Nuestra auténtica vida es un vivir en Él. En Él somos más nosotros mismos, tal como hemos sido pensados por Dios, nos reconocemos como lo que verdaderamente somos. Nuestra personalidad no es anulada, sino enriquecida, en nuestro contacto con Jesús; y esto tanto más cuanto más dóciles seamos a la acción del Espíritu de Jesús en nuestro corazón. De ahí que su yugo sea suave y su carga ligera. La vida sigue siendo dura, muy dura a veces; la muerte es una compañera que no nos abandona en ningún momento; pero no hay rebelión sino aceptación dinámica de la realidad, tal y como es.


Paciencia esperanzada
en él, que impide en mí toda amargura;
y la vida es amada
pues aun siendo muy dura,
de mi amado me dice su ternura.

(EM núm. 40)


El sufrimiento, que nunca estará ausente, cobra ahora un nuevo significado: Sufrimos en Él. O, si se quiere, Él sufre en nosotros. Y este sufrimiento, no tanto por ser sufrimiento sino porque es expresión de un amor auténtico, se convierte así en sufrimiento redentor, en unión con Jesucristo, haciéndonos corredentores con Él; y a través de nosotros Jesús sigue viviendo y dando vida a toda la humanidad:"En verdad, en verdad os digo: el que cree en Mí, también él hará las obras que Yo hago, y las hará mayores que éstas, porque Yo voy al Padre" (Jn 14,12)

jueves, 15 de agosto de 2013

Tiempo y vida: caridad (III)




Como veníamos diciendo, yo debo amarme a mí mismo porque soy importante... y soy importante porque Dios me ama: "Me amó y se entregó a sí mismo por mí" (Gal 2,20). Su amor me hace ser importante, aunque por mí mismo nada sea: "¿Qué tienes que no hayas recibido? Y si lo recibiste, ¿de qué te glorías, como si no lo hubieses recibido?" ( 1 Cor 4,7). Podemos, pues, gloriarnos, pero eso sí, siempre en Dios: "El que se gloría, que se gloríe en el Señor" (2 Cor 10,17). He aquí una bella estrofa de San Juan de la Cruz que nos viene bien para que caigamos en la cuenta de que, una vez que Él nos quiere, nuestra vida se transforma por completo. Y no teniendo nada nuestro, en Jesús lo tenemos todo:

No quieras despreciarme,

que si color moreno en mí hallaste,
bien puedes mirarme,
después que me miraste,
que gracia y hermosura en mí dejaste.

Mirando a Jesús a los ojos, veo que Él me quiere, veo que ha dado su vida por mí: "Nadie tiene amor más grande que el dar uno la vida por sus amigos. Vosotros sois mis amigos... A vosotros os llamo amigos, porque todo lo que oí de mi Padre os lo he dado a conocer" (Jn 15, 13-15). Pues de la misma manera que yo me siento mirado y amado por el Señor así debo mirar y amar también a los demás: "Éste es mi mandamiento: que os améis los unos a los otros como Yo os he amado" (Jn 15,12). "En esto hemos conocido el amor: en que Él dio su vida por nosotros. Por eso también nosotros debemos dar la vida por nuestros hermanos" (1 Jn 3, 16). Sí, nuestros hermanos...pues todos somos hermanos: "Uno solo es vuestro Padre, el celestial... y todos vosotros sois hermanos" (Mt 23, 8-9). 

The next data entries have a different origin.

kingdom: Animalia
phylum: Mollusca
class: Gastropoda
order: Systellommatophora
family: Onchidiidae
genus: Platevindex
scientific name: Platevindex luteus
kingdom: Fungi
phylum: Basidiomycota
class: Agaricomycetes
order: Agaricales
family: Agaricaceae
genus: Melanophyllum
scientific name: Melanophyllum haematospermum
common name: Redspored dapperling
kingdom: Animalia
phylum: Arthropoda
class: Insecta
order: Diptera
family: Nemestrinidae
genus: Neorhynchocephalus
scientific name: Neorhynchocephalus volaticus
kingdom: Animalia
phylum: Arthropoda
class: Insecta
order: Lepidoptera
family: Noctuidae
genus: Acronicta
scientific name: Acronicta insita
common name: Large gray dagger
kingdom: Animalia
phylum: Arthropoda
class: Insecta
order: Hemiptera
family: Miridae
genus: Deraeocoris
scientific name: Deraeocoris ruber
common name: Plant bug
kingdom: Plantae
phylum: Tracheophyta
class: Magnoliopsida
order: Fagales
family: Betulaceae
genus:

Así pues. lo primero que tenemos que hacer es creernos de verdad, de corazón, que Él nos quiere, tal y como hacía San Juan. No pensar tanto en nuestros defectos o en nuestras faltas, pues "donde abundó el pecado, sobreabundó la gracia" (Rom 5,20). De modo que no tenemos por qué avergonzarnos, por grandes que sean nuestros pecados, sabiendo que su amor es aún mayor y nos salva, si nos arrepentimos y nos confesamos ante un sacerdote. Esos pecados desaparecen completamente, como si nunca hubieran existido. Y esto por puro amor de Dios.


Yo puedo ya mirarme

sabiéndome por Tí también mirado.
No puedo avergonzarme,
porque en mí te has fijado
y en tus ojos me he visto valorado.

(De "El encanto de tu mirada" núm. 31 -véase mi blog "Il trovatore"- En adelante las citas relativas a estas poesías se simplifican como EM. En este caso 
sería: EM, núm.31)

Debemos tener la valentía y la osadía de atrevernos a decir, con San Juan: "Nosotros hemos conocido y creído en el amor que Dios nos tiene." (1 Jn 4,16). Y luego, como consecuencia, querer a los demás del mismo modo: "Hemos recibido de Él este mandamiento: que quien ama a Dios, ame también a su hermano" (1 Jn 4, 21).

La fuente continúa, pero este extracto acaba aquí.